Ode to the black goddess

de Jessica Reidy
Translation by Laura Sandu

I wore a necklace of white jasmine
for the black goddess, and when I undressed
a petal was pressed to my breast
and I was not free-- rushed,
peeled from my skin, discarded,
I ran from room to room
trailing silk, and finally sat for artists
on a stand, like Romnji before me
shipwrecked in Europe, hunted
refugees, seeking livelihood, posing
for Caravaggesque portraits titled “Gypsy”
steeped with the worst of the slur,
their brown fingers painted dipping into purses,
lifting ruby rings as they read a young fop’s palm
his eye too full of their bursting corsets to notice
hands full of gold and cards.

What were those Romnji paid

in the sweat of their youth, in utter stillness?
Were they still stricken by the guard,
mouths full of blood and resilience?
[...]We are not only our origin
but we are some of it, some of the scythe parting a demon’s neck
some of the lolling tongue licking red salt sin,
the thousand-year battle-cry wrought from the wreck
and the songs sung in camps to nervous children.
Death is/ a beautiful woman.

Sara la Kali, our Romani goddess
sailed the Nile, her third and fourth arms behind her back,
stepped as a servant from Mary’s boat, so lovely,
the Ganges rivered her body black.
Obscured by flora, she stands upon a plinth,
where beneath her lapis robes, a sword tip glints.

The mother of Gypsies doesn’t watch her children
billow up in smoke impassively.

Though I am disrobed, I am her brush
and no one truly renders me.
Though I am permeable, I am her flesh
and no one ever touched me.
Where she exists, Roma women grow like mushrooms,
rising whole from death beneath bare trees.
Elder women are spinning pitchforks
and weaving wildflower wreaths
singing as they fight and as they work,
exhaling the honey of grief.
On the breath, she taps my lung with one long nail.
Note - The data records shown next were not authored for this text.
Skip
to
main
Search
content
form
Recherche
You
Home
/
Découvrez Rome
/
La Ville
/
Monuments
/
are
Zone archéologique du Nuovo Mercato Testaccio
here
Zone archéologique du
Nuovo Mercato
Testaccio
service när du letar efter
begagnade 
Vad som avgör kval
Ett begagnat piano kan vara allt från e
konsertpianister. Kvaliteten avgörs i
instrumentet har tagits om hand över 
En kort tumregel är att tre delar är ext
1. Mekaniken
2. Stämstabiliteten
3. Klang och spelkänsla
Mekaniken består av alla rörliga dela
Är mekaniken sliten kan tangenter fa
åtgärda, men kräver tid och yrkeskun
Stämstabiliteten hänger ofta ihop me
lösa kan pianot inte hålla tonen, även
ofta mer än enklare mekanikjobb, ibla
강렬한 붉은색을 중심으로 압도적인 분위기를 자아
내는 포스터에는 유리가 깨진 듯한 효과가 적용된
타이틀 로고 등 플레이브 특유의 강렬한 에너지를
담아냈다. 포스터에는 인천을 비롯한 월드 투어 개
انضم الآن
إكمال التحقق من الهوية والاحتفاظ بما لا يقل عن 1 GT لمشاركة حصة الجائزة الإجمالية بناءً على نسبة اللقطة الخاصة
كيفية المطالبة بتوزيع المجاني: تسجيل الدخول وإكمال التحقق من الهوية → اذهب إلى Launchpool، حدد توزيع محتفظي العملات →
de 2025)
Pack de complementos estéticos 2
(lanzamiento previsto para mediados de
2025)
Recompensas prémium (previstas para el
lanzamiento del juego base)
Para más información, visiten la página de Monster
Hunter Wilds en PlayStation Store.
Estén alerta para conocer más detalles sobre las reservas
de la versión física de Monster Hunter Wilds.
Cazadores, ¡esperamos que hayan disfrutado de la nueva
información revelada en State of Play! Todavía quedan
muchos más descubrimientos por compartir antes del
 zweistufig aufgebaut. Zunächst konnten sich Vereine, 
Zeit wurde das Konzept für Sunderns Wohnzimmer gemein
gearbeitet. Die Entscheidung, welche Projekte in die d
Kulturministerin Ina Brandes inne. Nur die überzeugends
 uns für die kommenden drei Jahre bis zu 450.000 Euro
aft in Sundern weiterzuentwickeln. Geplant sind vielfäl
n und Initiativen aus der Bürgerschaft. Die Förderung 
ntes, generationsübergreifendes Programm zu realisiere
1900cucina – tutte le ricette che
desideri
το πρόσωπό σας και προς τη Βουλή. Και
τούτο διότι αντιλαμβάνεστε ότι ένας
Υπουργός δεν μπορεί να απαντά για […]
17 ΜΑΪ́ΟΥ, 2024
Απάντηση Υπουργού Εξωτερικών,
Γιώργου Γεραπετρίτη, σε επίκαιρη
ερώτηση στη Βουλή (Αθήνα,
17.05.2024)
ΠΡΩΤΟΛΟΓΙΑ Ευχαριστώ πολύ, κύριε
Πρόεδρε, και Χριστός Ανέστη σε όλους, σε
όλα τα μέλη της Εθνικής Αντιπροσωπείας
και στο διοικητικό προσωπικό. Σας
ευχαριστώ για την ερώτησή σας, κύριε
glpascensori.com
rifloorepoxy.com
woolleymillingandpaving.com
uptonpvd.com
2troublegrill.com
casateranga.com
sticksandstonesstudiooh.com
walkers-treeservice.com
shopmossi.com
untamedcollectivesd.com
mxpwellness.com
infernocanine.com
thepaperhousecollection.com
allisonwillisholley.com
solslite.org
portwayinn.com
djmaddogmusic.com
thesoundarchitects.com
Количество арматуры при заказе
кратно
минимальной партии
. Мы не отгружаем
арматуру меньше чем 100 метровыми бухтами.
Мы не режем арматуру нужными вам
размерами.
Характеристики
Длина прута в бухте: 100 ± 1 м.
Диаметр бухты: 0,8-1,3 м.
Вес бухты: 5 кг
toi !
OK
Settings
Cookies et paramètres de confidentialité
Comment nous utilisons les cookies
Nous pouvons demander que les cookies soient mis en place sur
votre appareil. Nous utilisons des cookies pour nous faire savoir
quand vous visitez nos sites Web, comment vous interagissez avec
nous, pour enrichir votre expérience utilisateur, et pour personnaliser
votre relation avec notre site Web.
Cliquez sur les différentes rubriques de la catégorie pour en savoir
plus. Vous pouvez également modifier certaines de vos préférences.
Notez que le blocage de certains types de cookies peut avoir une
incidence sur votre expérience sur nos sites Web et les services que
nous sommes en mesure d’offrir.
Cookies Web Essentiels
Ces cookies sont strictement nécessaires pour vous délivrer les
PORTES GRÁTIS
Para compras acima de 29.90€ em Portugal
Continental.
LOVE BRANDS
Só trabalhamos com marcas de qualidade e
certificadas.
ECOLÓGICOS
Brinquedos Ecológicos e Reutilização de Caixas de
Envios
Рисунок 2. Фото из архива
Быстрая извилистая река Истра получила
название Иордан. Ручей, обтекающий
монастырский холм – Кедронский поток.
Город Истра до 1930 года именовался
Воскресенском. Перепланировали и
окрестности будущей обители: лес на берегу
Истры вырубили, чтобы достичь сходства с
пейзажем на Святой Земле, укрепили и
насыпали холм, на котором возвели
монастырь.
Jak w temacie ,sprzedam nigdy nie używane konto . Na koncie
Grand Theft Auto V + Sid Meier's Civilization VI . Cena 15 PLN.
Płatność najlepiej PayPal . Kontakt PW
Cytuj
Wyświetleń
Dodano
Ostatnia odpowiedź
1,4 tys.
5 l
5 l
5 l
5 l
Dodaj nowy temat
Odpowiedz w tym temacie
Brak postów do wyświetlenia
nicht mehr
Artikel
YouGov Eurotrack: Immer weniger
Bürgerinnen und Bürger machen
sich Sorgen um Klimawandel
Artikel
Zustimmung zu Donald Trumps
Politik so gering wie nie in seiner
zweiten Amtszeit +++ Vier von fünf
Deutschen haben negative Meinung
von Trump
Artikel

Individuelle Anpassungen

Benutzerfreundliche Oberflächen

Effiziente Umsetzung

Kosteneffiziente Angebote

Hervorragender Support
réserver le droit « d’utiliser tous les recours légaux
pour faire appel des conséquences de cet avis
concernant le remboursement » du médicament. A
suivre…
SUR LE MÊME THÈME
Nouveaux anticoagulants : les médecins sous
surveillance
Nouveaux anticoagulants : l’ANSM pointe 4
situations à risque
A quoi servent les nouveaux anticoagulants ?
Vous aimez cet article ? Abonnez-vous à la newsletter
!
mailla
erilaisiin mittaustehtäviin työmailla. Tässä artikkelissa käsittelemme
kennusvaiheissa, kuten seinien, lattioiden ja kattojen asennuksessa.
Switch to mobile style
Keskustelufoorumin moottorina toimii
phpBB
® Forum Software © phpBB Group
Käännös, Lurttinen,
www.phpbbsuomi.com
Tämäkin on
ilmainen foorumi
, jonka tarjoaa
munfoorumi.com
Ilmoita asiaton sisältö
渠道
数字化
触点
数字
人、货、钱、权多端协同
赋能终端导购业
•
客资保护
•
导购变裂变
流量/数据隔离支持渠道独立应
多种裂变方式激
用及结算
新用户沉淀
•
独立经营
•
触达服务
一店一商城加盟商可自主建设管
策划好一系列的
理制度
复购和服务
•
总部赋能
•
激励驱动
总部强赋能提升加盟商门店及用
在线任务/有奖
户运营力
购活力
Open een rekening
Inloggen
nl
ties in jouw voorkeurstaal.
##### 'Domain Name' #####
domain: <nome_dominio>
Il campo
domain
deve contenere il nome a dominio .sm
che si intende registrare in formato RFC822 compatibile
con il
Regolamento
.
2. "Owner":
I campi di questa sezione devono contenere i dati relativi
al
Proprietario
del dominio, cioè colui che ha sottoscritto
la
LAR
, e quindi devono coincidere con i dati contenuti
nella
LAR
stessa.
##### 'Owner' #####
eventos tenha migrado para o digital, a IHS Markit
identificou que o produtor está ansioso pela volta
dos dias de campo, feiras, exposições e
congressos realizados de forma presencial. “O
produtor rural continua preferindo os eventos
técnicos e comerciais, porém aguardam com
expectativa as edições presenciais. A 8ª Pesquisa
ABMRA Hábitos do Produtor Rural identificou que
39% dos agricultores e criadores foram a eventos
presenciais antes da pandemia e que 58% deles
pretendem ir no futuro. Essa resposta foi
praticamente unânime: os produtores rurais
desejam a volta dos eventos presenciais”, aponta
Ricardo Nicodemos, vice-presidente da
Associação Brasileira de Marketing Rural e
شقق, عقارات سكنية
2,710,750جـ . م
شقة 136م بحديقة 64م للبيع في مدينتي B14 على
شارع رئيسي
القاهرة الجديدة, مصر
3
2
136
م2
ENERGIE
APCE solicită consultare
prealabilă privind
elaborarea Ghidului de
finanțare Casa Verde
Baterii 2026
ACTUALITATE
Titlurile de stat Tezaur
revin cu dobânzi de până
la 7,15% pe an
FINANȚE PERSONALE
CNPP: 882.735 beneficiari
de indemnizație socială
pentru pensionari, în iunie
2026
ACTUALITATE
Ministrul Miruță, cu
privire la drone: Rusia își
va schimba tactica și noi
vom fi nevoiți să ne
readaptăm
Jasmine blooms beneath my breast
in tendrils of pale steel.
She likes that I wear my skirts with a knife
tucked in my boot, twirl my braids, and break
bottles in alleyways to scare the men away.
We are forest deer carrying razor blades
between our teeth picking through nettles
toward her river, shedding petals from our flanks.

Roma women grow like mushrooms,
rising whole from death beneath bare trees.